Ah! This is a relief post for me. I used to wonder how a hero and heroine act in such intimate scenes and that romantic flare doesn’t light up. Do they turn off their romantic parts of their brain and turn on the reasoning portions in the front of the brain? Do they seem themselves as business partners and don’t feel a whiff of romance between them? Strangely, I found an answer in two Canadian ice dancers aka 2010 Olympic champions: Scott Muir and Tessa Virtue. I like her name so much, as I don’t have the second part of it.

The pair’s passion for dancing is said to offset any possible romance that can happen on the ice. Their fans email them asking them to get married as they make a good couple; so funny. The couple say they grew up together and that makes up for the personal distance not affecting professional achievements. But I remember a Telugu movie, in which the hero and heroine are raised in adjacent homes, go to the same college and realize their friendship is care-turned-love, when they are away from each other for few days. Love is such a messy thing that defies all clean definitions.

In fact, Muir and Virtue’s closeness made Muir’s aunt get them over to the ice and exploit that closeness in another way. They say they treat the dance as a business that seems to have become so intense that makes Muir say that they are “hanging out for sure…[but] can't imagine not being in each other's lives in some way.” Wowah! So is this inseparable bonding not love? How can they live with others and still like each other? The 1984 Olympic champions have an answer. Jayne Torvill and Christopher Dean say a “false identity” was imposed on them by calling them a couple and plainly saw romance as “non-existent”. The funny thing was when asked when they would get married, both used to say “Not this week!”. But they did get married but not mutually.

All I can say is that what we see may not be what it is and what it should be is what we did not possibly see. So, I should stop fantasizing about what was cooking between a boy and gal, who seem to be acting much more than what I think they would have as pals. I’m vulnerable to so many biases as well.

Talking about biases, I just read a nice effect to which I think I over- and under-qualify as well: Dunning–Kruger effect. Named after two Cornell University researchers, it means (from Wikipedia):

The unskilled suffer from illusory superiority, rating their own ability as above average, much higher than in actuality; by contrast the highly skilled underrate their abilities, suffering from illusory inferiority. This leads to a perverse result where less competent people will rate their own ability higher than more competent people.

So how can the incompetent be made adept at what they are good at: let them bootstrap their skill levels so that they realize what their deficits were. I can indiscreetly say I do this: learning to challenge my brain, to read and recollect as much relevant knowledge as I should, has greatly helped me realize what my deficiencies were.

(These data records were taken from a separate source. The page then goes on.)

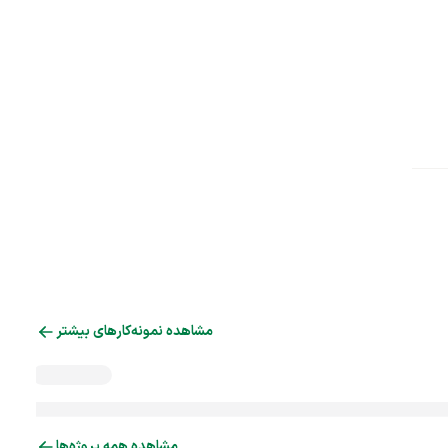
مشاهده نمونه‌کارهای بیشتر
مشاهده همه پروژه‌ها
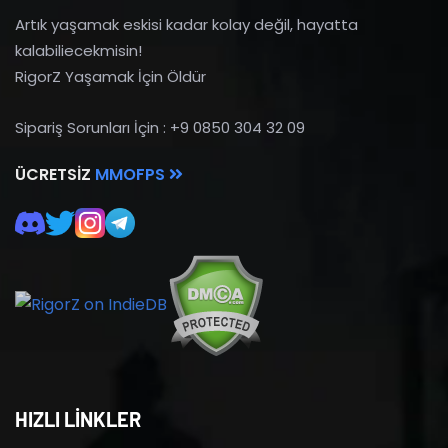
Artık yaşamak eskisi kadar kolay değil, hayatta
kalabiliecekmisin!
RigorZ Yaşamak İçin Öldür
Sipariş Sorunları İçin : +9 0850 304 32 09
ÜCRETSIZ
MMOFPS
HIZLI LİNKLER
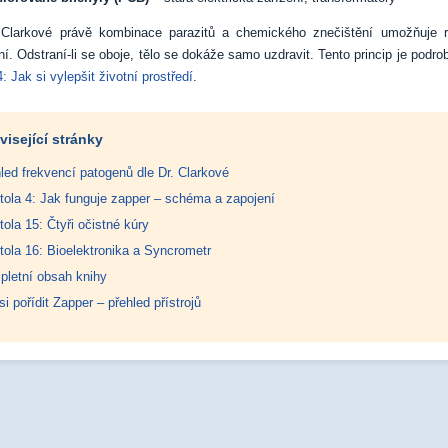
 Clarkové právě kombinace parazitů a chemického znečištění umožňuje 
. Odstraní-li se oboje, tělo se dokáže samo uzdravit. Tento princip je podrob
: Jak si vylepšit životní prostředí
.
visející stránky
led frekvencí patogenů dle Dr. Clarkové
tola 4: Jak funguje zapper – schéma a zapojení
tola 15: Čtyři očistné kúry
tola 16: Bioelektronika a Syncrometr
letní obsah knihy
si pořídit Zapper – přehled přístrojů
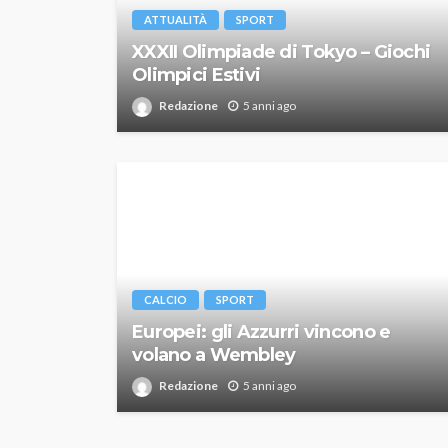
ATTUALITÀ
SPORT
XXXII Olimpiade di Tokyo – Giochi
Olimpici Estivi
Redazione
5 anni ago
CALCIO
SPORT
Europei: gli Azzurri vincono e
volano a Wembley
Redazione
5 anni ago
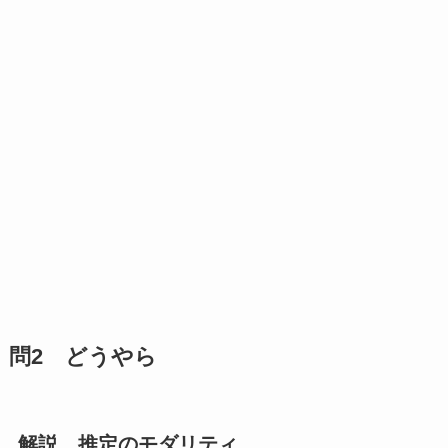
問2 どうやら
解説 推定のモダリティ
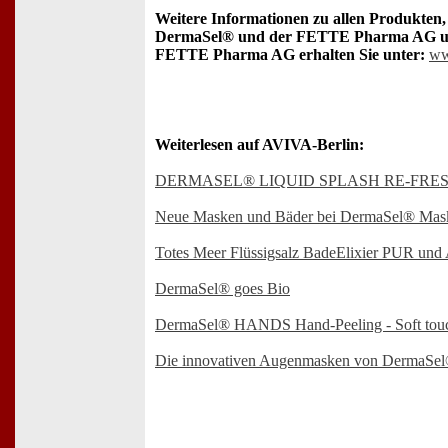
Weitere Informationen zu allen Produkten,
DermaSel® und der FETTE Pharma AG und
FETTE Pharma AG erhalten Sie unter:
ww
Weiterlesen auf AVIVA-Berlin:
DERMASEL® LIQUID SPLASH RE-FRE
Neue Masken und Bäder bei DermaSel® Mas
Totes Meer Flüssigsalz BadeElixier PUR und A
DermaSel® goes Bio
DermaSel® HANDS Hand-Peeling - Soft tou
Die innovativen Augenmasken von DermaSe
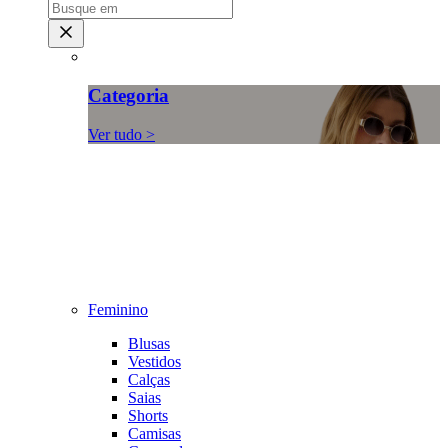
Categoria
Ver tudo >
Feminino
Blusas
Vestidos
Calças
Saias
Shorts
Camisas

Just an example: a colleague who turned a mom for the first time and offered a nice little girl recently asked me why many Indian women are being forced to undergo cesarean: delivery of a fetus by surgical incision through the abdominal wall and uterus (from the belief that Julius Caesar was born that way). Frankly, I gave an off-the-cuff to-my-best-brainy answer.

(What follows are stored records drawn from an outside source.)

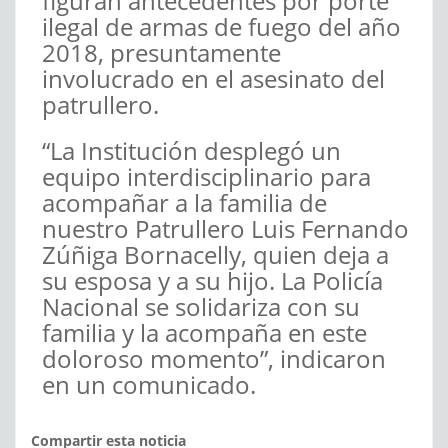
figuran antecedentes por porte
ilegal de armas de fuego del año
2018, presuntamente
involucrado en el asesinato del
patrullero.
“La Institución desplegó un
equipo interdisciplinario para
acompañar a la familia de
nuestro Patrullero Luis Fernando
Zúñiga Bornacelly, quien deja a
su esposa y a su hijo. La Policía
Nacional se solidariza con su
familia y la acompaña en este
doloroso momento”, indicaron
en un comunicado.
Compartir esta noticia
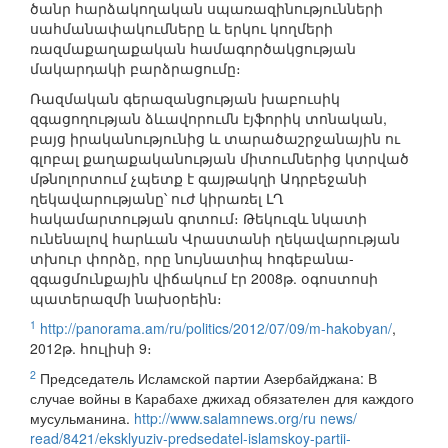
ծանր հարձակողական սպառազինությունների
սահմանափակումները և երկու կողմերի
ռազմաքաղաքական համագործակցության
մակարդակի բարձրացումը։
Ռազմական գերազանցության խաբուսիկ
զգացողության ձևավորումն էյֆորիկ տոնական,
բայց իրականությունից և տարածաշրջանային ու
գլոբալ քաղաքականության միտումներից կտրված
մթնոլորտում չպետք է գայթակղի Ադրբեջանի
ղեկավարությանը՝ ուժ կիրառել ԼՂ
հակամարտության գոտում։ Թեկուզև նկատի
ունենալով հարևան Վրաստանի ղեկավարության
տխուր փորձը, որը նույնատիպ հոգեբանա-
զգացմունքային վիճակում էր 2008թ. օգոստոսի
պատերազմի նախօրեին։
1
http://panorama.am/ru/politics/2012/07/09/m-hakobyan/
,
2012թ. հուլիսի 9։
2
Председатель Исламской партии Азербайджана: В
случае войны в Карабахе джихад обязателен для каждого
мусульманина.
http://www.salamnews.org/ru news/
read/8421/eksklyuziv-predsedatel-islamskoy-partii-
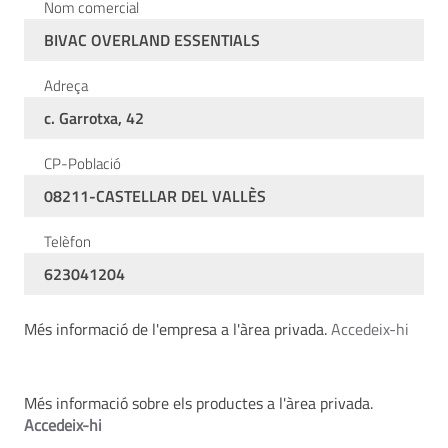
Nom comercial
BIVAC OVERLAND ESSENTIALS
Adreça
c. Garrotxa, 42
CP-Població
08211-CASTELLAR DEL VALLÈS
Telèfon
623041204
Més informació de l'empresa a l'àrea privada.
Accedeix-hi
Més informació sobre els productes a l'àrea privada.
Accedeix-hi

In any case, I rethought about her interesting question, as I’m pretty fascinated by embryology. Of course, her gynaco told her that the reason is high blood pressure or to prevent a condition medically called eclampsia. Vaginal delivery becomes unviable, mostly due to three reasons. One, prolonged but unsuccessful labor patterns (docs may resort to injecting the hormone oxytocin to boost contractions or stimulate the amniotic sac, the nice nursery where the fetus grows). Two, fetal distress: the baby may not be able to tolerate the labor pains of the mom and its heart rate may slow or infection may spread in the womb. Third, the baby may be in a malposition, improper for proper delivery. A common malposition is breech birth: to emerge with buttocks or feet first, rather than the head. Yet this position can be corrected (so I think the third reason can be safely ruled out).

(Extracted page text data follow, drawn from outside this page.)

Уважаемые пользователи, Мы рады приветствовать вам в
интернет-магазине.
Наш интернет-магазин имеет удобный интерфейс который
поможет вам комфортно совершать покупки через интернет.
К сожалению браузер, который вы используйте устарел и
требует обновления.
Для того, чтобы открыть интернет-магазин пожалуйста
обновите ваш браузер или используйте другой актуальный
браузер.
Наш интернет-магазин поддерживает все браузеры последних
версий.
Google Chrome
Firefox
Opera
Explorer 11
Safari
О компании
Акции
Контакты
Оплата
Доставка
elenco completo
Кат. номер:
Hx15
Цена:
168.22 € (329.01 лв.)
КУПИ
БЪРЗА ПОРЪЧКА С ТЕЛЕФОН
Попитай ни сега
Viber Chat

Other reasons for caesarean can be a displaced or bleeding placenta, the tube that nourishes the baby with oxygen and other essentials. Though these maybe strong reasons for not undertaking a usual delivery, the conditions should be too evident and persistent for such an action -- a blip on a screen may be a missile or static; a blob on an X-ray may be a tumor or a harmless thickening. So for this differential diagnosis needs to be done, not just by the doc but partly by the patient as well. The more a patient, especially in childbirths, participates in the diagnosis, the better. So what is differential diagnosis: eliminating all those not possible among the listed symptoms for a condition.

It’s like the patient informing the doc about all her symptoms and the physician zeroing in on a certain condition/disorder -- and the patient still asking “What else can it be?” In this way, patients can be well-informed about what’s happening to them and with it, an empathetic bond develops with the physician. Many Indian docs seem to have forgotten the very premise on which the Ancient Indian medicine rests: prevention is better than cure. So, a C section can be pretty much prevented, if women are let to do their usual chores (but with extra care and slowly) rather than isolating them completely and suddenly imposing a harsh procedure on them.
Whatever it is, I think women in India or world over should be held in high regard just because no man can endure those labor pains. No, that’s not another reason for having reservations, nonetheless.

Now, you got why I called it a relief post!